"That's just what it is. Blackberry jam, that my Lizzie put up for John just before I left home and—oh, isn't it too bad! It's streaming all over the seat and running down on the floor! Oh my! my!"

The Woman in Brown gave a bound and was out in the aisle. "Well, I should think," she cried indignantly, "that you'd had sense enough to know better than to carry jam in a thing like that. I ain't got none on me, hev I?"

The Dear Old Lady didn't reply. She was too much absorbed in her own misfortunes to notice her companions.

"I told Lizzie," she continued, "just 'fore I left, that she oughter put it in a basket, but she 'lowed that it had a tin cap and was screwed tight, and that she'd stuff it down in my clothes and it would carry all right. I ain't never left it out of my hand but once, and then I give it to the man who helped me up the steps. He must have set it down sudden like."

As she spoke she drew out from the inside of the bag certain articles of apparel which she laid on the seat. One—evidently a neck handkerchief—looked like a towel that had just wiped off the face of a boy who had swallowed the contents of the jar.

The Woman in Brown was in the aisle now examining her skirts, twisting them round and round in search of stray bits of jam. The Dear Old Lady was still at work in her bag, her back shielding its smeared contents. Trickling down upon the floor and puddling in the aisle and under the seats on the opposite side of the car ran a sticky fluid that the woman avoided stepping upon with as much care as if it had been a snake.

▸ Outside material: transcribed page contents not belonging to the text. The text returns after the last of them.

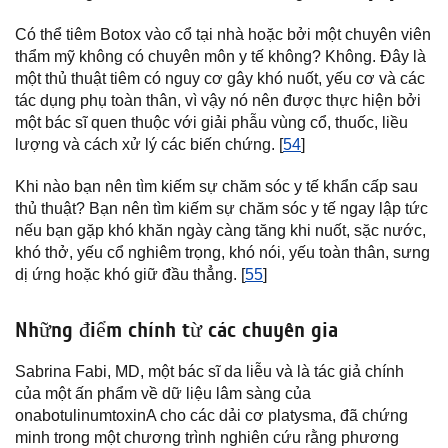
Có thể tiêm Botox vào cổ tại nhà hoặc bởi một chuyên viên
thẩm mỹ không có chuyên môn y tế không? Không. Đây là
một thủ thuật tiêm có nguy cơ gây khó nuốt, yếu cơ và các
tác dụng phụ toàn thân, vì vậy nó nên được thực hiện bởi
một bác sĩ quen thuộc với giải phẫu vùng cổ, thuốc, liều
lượng và cách xử lý các biến chứng. [
54
]
Khi nào bạn nên tìm kiếm sự chăm sóc y tế khẩn cấp sau
thủ thuật? Bạn nên tìm kiếm sự chăm sóc y tế ngay lập tức
nếu bạn gặp khó khăn ngày càng tăng khi nuốt, sặc nước,
khó thở, yếu cổ nghiêm trọng, khó nói, yếu toàn thân, sưng
dị ứng hoặc khó giữ đầu thẳng. [
55
]
Những điểm chính từ các chuyên gia
Sabrina Fabi, MD, một bác sĩ da liễu và là tác giả chính
của một ấn phẩm về dữ liệu lâm sàng của
onabotulinumtoxinA cho các dải cơ platysma, đã chứng
minh trong một chương trình nghiên cứu rằng phương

I started forward to help, and then I suddenly checked myself. What could I do? The blackberry jam had not only soaked John's stockings, but it had also permeated. Well, the Dear Old Lady was travelling and evidently on the way to see John—her son, no doubt—and to stay all night. No, it was beyond question; I could not be of the slightest use. Then again, there was a woman present. Whatever help the Dear Old Lady needed should come from her.

"You ain't got no knife, I suppose?" I heard the Woman in Brown say. "If you had you could scrape most of it off."

"No," answered the Dear Old Lady. "Have you?"

"Well, I did hev, but I don't just know where it is. It would gorm that up, too, maybe, if I did find it."